======== Recorded information

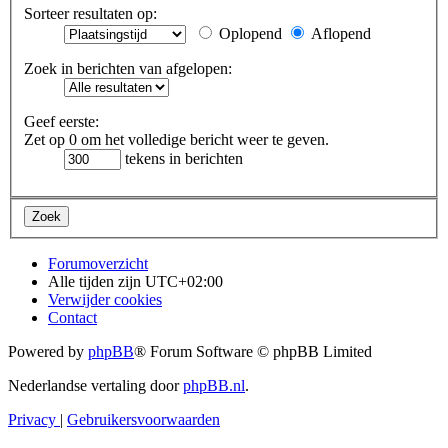
Sorteer resultaten op:
Oplopend
Aflopend
Zoek in berichten van afgelopen:
Geef eerste:
Zet op 0 om het volledige bericht weer te geven.
tekens in berichten
Forumoverzicht
Alle tijden zijn
UTC+02:00
Verwijder cookies
Contact
Powered by
phpBB
® Forum Software © phpBB Limited
Nederlandse vertaling door
phpBB.nl
.
Privacy
|
Gebruikersvoorwaarden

================

Going through the records above, state how many lines carry "phpBB", with no other text.

3